## REQUIRED WORK
From the entries below, retype only the lines from the one with "Además de las" through the one with "Una clase genérica", exactly as written.

## RECORD EXTRACTS
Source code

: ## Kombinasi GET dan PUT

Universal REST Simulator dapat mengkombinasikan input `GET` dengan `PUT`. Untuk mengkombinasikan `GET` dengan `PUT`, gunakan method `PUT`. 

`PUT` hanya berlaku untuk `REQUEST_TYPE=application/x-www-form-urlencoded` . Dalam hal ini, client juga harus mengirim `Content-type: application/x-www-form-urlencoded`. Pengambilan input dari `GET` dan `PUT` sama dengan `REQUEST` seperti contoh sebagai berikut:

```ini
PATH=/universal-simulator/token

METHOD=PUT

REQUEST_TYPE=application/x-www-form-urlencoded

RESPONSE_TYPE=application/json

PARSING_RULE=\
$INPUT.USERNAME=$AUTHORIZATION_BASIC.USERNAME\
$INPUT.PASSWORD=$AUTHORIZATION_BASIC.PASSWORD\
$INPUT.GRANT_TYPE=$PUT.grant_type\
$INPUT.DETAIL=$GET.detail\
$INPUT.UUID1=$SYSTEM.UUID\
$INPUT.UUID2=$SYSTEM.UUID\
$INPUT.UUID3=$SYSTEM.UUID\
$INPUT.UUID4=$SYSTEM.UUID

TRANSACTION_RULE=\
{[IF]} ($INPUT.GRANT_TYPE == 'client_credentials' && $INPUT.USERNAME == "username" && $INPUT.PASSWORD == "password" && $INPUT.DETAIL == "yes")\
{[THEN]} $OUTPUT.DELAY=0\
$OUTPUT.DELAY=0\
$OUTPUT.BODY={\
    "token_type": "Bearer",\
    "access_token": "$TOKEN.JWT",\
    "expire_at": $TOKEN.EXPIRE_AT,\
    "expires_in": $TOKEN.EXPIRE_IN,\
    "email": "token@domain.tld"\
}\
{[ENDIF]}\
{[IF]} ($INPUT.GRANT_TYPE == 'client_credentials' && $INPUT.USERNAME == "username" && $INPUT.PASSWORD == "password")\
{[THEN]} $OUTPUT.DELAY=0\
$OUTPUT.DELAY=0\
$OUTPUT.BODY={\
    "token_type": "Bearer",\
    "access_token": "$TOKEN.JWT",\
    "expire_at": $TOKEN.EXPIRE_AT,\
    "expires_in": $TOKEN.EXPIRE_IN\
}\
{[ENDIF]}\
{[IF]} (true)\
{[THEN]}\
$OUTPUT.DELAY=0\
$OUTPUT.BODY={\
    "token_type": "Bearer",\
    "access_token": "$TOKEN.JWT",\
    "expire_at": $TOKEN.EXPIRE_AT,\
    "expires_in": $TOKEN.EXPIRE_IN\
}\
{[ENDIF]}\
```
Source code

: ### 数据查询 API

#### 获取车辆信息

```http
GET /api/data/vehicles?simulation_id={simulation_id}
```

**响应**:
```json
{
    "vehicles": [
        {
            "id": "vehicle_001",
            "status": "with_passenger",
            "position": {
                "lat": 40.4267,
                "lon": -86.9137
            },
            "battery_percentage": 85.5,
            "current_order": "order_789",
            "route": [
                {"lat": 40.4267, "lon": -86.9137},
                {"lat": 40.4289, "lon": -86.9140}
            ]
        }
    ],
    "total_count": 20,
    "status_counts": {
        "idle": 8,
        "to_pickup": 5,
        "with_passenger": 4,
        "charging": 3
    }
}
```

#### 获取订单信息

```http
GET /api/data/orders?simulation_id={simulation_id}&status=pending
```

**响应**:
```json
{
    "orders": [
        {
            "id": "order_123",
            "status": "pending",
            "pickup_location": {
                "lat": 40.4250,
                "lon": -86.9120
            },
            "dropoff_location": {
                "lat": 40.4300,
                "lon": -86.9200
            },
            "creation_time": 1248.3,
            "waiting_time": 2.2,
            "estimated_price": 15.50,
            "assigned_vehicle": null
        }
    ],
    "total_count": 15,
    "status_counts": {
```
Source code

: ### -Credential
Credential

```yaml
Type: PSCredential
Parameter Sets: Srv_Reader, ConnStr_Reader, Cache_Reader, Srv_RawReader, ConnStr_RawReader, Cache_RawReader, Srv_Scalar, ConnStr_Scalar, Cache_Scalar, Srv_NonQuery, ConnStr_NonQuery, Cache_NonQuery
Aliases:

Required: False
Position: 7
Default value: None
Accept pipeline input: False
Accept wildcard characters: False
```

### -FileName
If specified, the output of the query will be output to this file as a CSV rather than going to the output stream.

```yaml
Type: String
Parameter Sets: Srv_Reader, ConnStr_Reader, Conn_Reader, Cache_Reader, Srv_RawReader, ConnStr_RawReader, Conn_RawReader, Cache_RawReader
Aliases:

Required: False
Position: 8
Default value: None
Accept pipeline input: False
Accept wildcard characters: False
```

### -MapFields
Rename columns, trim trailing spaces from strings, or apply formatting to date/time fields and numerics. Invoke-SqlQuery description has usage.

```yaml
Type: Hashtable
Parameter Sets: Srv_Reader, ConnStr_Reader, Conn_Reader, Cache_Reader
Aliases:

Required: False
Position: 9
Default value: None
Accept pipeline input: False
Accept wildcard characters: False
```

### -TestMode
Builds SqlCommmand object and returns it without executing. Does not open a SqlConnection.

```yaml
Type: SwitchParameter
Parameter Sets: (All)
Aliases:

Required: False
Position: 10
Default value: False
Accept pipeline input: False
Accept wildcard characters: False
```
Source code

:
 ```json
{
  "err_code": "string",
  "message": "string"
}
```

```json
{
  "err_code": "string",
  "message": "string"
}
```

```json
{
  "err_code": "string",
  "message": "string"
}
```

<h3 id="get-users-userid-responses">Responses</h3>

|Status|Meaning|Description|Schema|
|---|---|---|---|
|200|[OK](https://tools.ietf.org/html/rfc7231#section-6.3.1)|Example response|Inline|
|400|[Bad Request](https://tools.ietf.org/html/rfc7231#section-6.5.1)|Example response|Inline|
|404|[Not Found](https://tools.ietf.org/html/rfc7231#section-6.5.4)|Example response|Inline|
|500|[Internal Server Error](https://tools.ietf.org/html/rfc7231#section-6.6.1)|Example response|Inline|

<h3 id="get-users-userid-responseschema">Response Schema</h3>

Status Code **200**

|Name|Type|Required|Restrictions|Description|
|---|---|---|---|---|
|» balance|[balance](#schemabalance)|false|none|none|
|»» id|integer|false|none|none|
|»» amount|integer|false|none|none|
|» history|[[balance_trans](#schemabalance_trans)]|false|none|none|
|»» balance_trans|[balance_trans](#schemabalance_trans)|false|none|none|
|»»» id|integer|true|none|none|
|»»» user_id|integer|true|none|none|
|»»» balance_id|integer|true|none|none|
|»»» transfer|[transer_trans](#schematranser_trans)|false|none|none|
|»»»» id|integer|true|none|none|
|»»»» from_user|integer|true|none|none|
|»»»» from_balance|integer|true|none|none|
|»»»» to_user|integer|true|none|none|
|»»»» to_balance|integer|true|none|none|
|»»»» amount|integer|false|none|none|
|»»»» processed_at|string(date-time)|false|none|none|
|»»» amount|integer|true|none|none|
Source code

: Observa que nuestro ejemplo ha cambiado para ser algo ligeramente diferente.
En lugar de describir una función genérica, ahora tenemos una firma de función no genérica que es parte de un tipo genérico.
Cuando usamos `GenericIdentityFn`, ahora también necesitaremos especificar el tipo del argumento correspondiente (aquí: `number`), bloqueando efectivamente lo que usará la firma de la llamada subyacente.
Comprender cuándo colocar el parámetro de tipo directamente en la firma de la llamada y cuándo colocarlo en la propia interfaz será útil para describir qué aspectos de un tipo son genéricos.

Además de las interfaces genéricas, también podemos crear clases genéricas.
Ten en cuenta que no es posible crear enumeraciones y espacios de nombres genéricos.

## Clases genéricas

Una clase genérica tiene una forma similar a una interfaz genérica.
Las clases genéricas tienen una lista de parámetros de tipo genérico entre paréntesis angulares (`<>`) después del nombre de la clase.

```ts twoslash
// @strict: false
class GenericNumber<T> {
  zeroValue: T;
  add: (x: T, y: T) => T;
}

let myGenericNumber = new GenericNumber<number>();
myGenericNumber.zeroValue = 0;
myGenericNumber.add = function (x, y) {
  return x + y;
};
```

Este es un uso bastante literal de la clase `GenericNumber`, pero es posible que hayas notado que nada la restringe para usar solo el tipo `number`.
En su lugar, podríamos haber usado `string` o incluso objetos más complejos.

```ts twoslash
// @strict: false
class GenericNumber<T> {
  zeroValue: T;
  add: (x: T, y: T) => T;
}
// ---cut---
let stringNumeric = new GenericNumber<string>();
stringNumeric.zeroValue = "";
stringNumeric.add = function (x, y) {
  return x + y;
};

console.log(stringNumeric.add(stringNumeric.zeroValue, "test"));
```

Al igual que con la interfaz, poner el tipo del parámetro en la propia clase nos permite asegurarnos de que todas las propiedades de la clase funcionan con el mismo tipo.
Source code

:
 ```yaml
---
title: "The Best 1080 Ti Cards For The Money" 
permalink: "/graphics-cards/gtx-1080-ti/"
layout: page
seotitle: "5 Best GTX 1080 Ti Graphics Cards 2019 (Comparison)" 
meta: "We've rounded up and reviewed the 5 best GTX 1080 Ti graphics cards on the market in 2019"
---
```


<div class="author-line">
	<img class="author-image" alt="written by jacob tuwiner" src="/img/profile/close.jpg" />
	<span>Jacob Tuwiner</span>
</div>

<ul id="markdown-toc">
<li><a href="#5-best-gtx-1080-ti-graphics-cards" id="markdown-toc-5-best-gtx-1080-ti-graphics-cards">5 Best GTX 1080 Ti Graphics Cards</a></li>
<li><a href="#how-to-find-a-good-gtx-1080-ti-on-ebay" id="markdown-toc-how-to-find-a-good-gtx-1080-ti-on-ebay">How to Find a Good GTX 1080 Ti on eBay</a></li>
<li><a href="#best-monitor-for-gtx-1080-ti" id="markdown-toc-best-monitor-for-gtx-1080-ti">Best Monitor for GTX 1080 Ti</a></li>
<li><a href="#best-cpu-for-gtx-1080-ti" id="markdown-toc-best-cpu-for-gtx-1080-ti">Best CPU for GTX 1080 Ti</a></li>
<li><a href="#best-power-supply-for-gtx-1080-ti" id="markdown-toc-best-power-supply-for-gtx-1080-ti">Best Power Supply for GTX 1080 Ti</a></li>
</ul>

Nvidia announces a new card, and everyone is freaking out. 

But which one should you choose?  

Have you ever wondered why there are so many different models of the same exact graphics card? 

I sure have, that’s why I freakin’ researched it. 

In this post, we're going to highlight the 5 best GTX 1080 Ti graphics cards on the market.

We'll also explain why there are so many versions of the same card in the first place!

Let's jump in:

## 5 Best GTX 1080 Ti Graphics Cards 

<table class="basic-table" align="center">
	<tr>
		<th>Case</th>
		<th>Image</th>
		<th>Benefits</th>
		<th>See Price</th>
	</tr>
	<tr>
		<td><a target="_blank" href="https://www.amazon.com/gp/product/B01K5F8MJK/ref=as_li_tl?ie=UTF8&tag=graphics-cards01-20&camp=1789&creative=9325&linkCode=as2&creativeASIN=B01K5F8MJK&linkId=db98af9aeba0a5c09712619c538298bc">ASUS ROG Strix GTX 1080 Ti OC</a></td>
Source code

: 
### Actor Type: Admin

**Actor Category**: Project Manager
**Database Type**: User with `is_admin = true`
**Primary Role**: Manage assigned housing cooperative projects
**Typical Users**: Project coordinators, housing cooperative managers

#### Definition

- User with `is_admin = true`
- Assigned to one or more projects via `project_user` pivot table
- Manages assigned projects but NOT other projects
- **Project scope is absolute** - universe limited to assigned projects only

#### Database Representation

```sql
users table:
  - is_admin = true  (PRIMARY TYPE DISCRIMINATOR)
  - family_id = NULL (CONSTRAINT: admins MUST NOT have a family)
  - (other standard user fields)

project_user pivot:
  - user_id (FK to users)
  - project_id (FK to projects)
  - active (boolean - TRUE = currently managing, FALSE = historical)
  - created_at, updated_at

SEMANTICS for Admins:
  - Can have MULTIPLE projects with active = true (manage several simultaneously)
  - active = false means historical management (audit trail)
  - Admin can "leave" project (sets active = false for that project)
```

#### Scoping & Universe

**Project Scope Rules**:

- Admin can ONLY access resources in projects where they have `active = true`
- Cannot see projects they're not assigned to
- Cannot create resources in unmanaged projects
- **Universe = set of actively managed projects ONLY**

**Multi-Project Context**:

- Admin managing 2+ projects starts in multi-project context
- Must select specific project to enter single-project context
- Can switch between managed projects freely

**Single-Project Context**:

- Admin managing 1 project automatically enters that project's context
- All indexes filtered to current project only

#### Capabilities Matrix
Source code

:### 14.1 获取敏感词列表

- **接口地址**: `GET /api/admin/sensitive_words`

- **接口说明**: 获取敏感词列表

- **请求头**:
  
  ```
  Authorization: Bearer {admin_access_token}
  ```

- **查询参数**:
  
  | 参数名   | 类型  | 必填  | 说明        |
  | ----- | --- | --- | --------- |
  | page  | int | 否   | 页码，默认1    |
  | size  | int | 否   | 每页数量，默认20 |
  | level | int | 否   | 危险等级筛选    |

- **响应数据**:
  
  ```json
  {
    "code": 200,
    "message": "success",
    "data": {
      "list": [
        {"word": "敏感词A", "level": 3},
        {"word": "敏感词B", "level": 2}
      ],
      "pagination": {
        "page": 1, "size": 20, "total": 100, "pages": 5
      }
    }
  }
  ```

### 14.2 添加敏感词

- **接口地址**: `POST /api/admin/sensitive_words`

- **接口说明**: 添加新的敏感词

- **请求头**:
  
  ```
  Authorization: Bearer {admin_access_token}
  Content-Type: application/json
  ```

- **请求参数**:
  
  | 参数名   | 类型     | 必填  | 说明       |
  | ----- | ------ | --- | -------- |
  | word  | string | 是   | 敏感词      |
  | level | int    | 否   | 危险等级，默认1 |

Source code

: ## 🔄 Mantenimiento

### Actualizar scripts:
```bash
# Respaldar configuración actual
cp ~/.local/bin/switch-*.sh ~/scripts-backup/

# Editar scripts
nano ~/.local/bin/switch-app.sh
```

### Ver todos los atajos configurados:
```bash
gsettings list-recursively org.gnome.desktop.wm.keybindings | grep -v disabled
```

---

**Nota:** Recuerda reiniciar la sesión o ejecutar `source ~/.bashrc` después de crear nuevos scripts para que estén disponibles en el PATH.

## RESPONSE AREA
Además de las interfaces genéricas, también podemos crear clases genéricas.
Ten en cuenta que no es posible crear enumeraciones y espacios de nombres genéricos.

## Clases genéricas

Una clase genérica tiene una forma similar a una interfaz genérica.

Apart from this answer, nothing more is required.